Immersion Cooling - Most expensive option overall at this point because there is not scale in the production of immersion cooling tanks and supplies.  I was referring to Allied Control's setup being that mineral oil is not fun to work with.  Allied Control uses a liquid that is not oil based and it much easier to work with the clean up.  ASICMiner was using Gen 1 of Allied Control.   They are the leader in this new area.  Over time the cost will come down.  We are looking to invest in it within the next 2-4 years.

179  Bitcoin / Mining / Re: Hosting costs, questions, problems on: August 14, 2015, 05:56:03 PM
Glad to see new hosting companies stepping up and doing more than asked to give miners confidence in them.  We need more good actors.  Cheers.
180  Bitcoin / Mining / Re: Ethernet Switch Question on: August 14, 2015, 04:39:34 PM
Quick question.

If I use an ethernet switch in my room and attach an ethernet cord to the switch, then attach a cord to my desktop and an antminer s5, will my internet connection with my desktop slow down?
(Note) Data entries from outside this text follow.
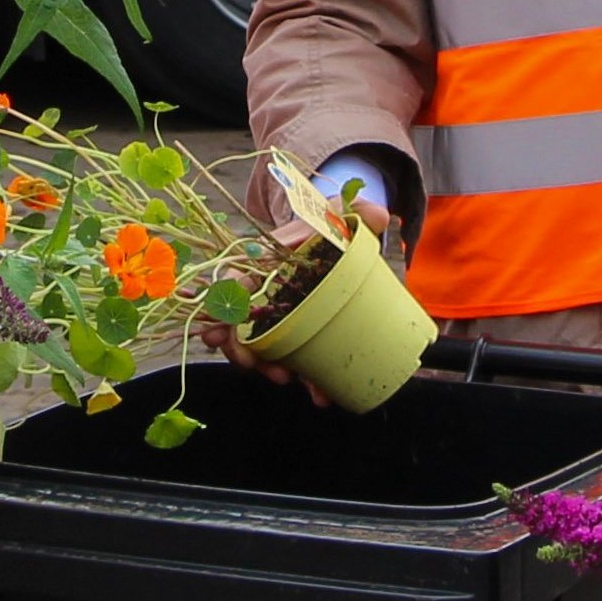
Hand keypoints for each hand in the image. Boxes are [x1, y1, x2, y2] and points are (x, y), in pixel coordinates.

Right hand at [197, 191, 398, 403]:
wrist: (329, 236)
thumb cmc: (327, 225)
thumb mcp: (341, 213)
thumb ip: (359, 210)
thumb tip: (378, 215)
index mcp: (266, 257)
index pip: (234, 278)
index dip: (224, 302)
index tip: (223, 325)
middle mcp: (262, 285)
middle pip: (236, 320)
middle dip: (239, 347)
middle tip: (255, 365)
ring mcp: (273, 310)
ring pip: (256, 343)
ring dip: (265, 366)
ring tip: (287, 380)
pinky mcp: (290, 328)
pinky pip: (284, 353)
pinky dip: (295, 372)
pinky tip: (315, 390)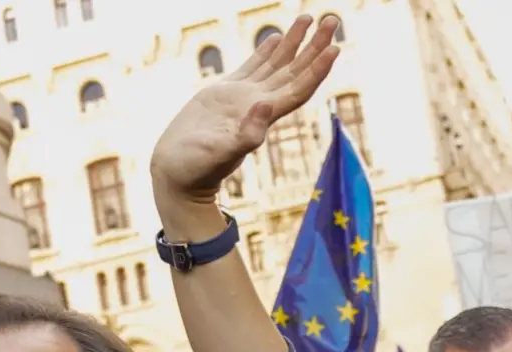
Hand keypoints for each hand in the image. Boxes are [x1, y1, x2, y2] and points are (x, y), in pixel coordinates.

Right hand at [150, 15, 338, 211]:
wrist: (178, 173)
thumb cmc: (197, 168)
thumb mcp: (220, 153)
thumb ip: (244, 134)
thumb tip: (265, 107)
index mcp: (263, 117)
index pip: (299, 88)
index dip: (317, 69)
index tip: (334, 47)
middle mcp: (259, 105)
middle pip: (295, 71)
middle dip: (314, 45)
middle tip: (332, 20)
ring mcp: (244, 98)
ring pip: (276, 65)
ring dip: (294, 42)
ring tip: (307, 18)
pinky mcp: (225, 94)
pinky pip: (252, 67)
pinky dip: (266, 52)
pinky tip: (275, 37)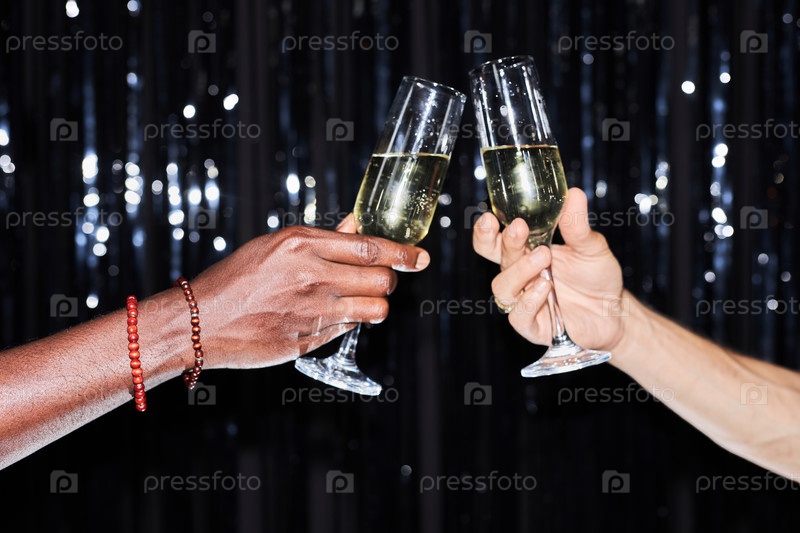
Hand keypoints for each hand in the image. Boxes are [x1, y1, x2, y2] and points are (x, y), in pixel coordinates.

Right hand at [188, 214, 429, 368]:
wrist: (200, 321)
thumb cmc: (235, 279)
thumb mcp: (275, 246)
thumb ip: (321, 239)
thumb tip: (356, 226)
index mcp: (302, 245)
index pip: (370, 247)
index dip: (402, 253)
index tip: (420, 257)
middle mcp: (312, 276)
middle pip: (381, 280)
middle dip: (388, 280)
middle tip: (379, 280)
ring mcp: (312, 311)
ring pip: (374, 310)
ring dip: (374, 306)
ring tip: (360, 301)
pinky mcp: (309, 341)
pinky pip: (348, 331)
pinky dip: (346, 323)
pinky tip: (325, 316)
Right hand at [472, 187, 624, 352]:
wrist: (614, 313)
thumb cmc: (596, 277)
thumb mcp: (590, 246)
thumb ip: (577, 224)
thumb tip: (573, 194)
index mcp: (525, 252)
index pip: (494, 240)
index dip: (485, 231)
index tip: (490, 217)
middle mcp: (519, 275)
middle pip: (494, 258)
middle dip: (501, 242)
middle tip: (519, 229)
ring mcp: (523, 300)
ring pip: (502, 286)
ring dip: (520, 270)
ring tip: (544, 258)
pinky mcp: (533, 325)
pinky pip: (518, 315)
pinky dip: (529, 300)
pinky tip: (545, 287)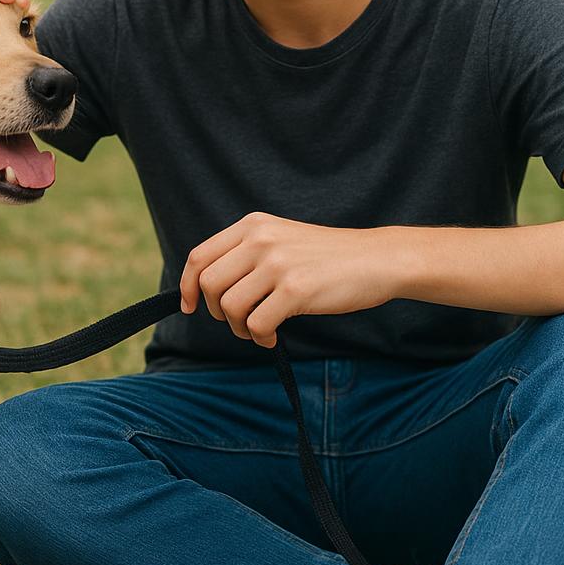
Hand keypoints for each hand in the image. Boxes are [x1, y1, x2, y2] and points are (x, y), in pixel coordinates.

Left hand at [179, 213, 397, 347]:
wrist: (376, 259)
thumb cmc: (329, 257)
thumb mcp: (282, 238)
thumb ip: (248, 252)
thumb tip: (209, 287)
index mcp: (253, 225)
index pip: (200, 256)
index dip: (186, 286)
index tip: (189, 307)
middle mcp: (260, 239)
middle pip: (209, 285)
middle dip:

I don't think it matters if it is a gigabyte switch or not seeing how only 100mbs per second reaches the switch. Thank you.

You should see little difference.  The only thing I could say is if its a cheap combo router from your ISP, it could have overheating problems that may freeze up you wifi is its built in.   In that situation I would disable the wifi, get a standalone wireless modem and run just the switch on the router.  The best would be to not use the router at all for switching and get a 8 or 16 port switch and use that for your network and the router just for serving up your connection.